The most basic career advice - say “Thank you”
The professional world can feel harsh these days. Ambiguous emails and curt Slack messages abound (to say nothing of the opaque, impersonal online job application process).
The good news? You can play a part in warming up this chilly landscape. And you can do it with a truly kindergarten-level skill - saying “thank you.” This might seem obvious, but it’s a habit we’ve all let slide.
I bet you can think of some people you should have thanked. Go ahead. Somebody did something nice for you, you got busy, and the thank you went by the wayside. Maybe you dashed off “Thanks!” in a text message or a Facebook chat. We can do better. Here’s how.
Thank you emails
We’ve all tacked on a quick “Thanks for all your help!” at the end of an email about something else. While this is basic courtesy, it won’t have the same impact as a dedicated thank you email.
These don’t have to be complicated. But spending a tiny bit of time and thought will let the recipient know that you care, and that they matter. The key is to emphasize why their contribution meant so much to you. Here’s an example:
I just wanted to let you know how grateful I am for your advice - I think I’m going to stick with my current job rather than head to grad school. You’ve saved me a ton of time and internet searching. Thank you!
Truly, the subject “Thank you” and a couple of heartfelt lines is all it takes.
The Power of the Written Thank You
When you really need to make an impact – at a key job interview, for example – nothing beats a written thank you note. If this sounds old school, that’s because it is.
Your handwriting doesn’t have to be perfect, you don’t have to say a lot. But taking the time to write down your gratitude on a nice card, find a stamp, and mail the note will blow the recipient away. A handwritten thank you won’t be forgotten in this 99%-digital landscape. (If you doubt it, when was the last time you got one? I’ll wait while you do the math.)
This is the A+, extra credit option that’ll really blow someone away.
Remember, it’s never too late to be grateful.

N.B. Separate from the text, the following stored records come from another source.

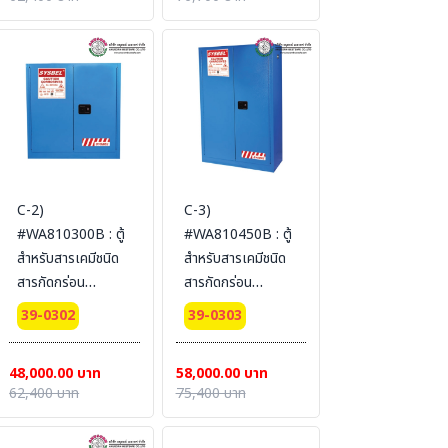
Ext dimension
Ext dimension
112x109x46
165x109x46
SYSBEL (ไม่รวม
SYSBEL (ไม่รวม
สายดิน)
สายดิน)
C-2)
C-3)
#WA810300B : ตู้
#WA810450B : ตู้
สำหรับสารเคมีชนิด
สำหรับสารเคมีชนิด
สารกัดกร่อน
สารกัดกร่อน
Corrosive
Corrosive
39-0302
39-0303
Cabinets 114 L 2
Cabinets 170 L 2
door (manual)
door (manual)
48,000.00 บาท
58,000.00 บาท
Certification(FM/CE)
Certification(FM/CE)
62,400 บาท
75,400 บาท
Ext dimension
Ext dimension
112x109x46
165x109x46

If you can think of a moment when you’ve failed to thank someone, go ahead and do it now. There’s no expiration date on gratitude. If you’re still thinking about a person’s contribution to your life months or years later, that’s an extra warm and fuzzy detail worth noting.

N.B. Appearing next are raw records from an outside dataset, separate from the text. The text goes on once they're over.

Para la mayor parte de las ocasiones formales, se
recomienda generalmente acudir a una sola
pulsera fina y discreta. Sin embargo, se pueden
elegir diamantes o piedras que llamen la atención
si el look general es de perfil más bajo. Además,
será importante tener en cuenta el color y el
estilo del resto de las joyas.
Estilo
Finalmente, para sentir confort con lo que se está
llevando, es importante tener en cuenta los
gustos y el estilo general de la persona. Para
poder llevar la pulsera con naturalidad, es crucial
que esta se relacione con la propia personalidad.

I recently received a small gift from someone who I had given career advice to more than a year ago. She included a simple note saying that she was thankful for the contribution I had made to her professional development. It absolutely made my day and helped re-open our connection in a way that was meaningful and sincere.
Always remember, there’s no shortage of gratitude – it’s one of those rare resources that can multiply forever. The more you give, the more you have.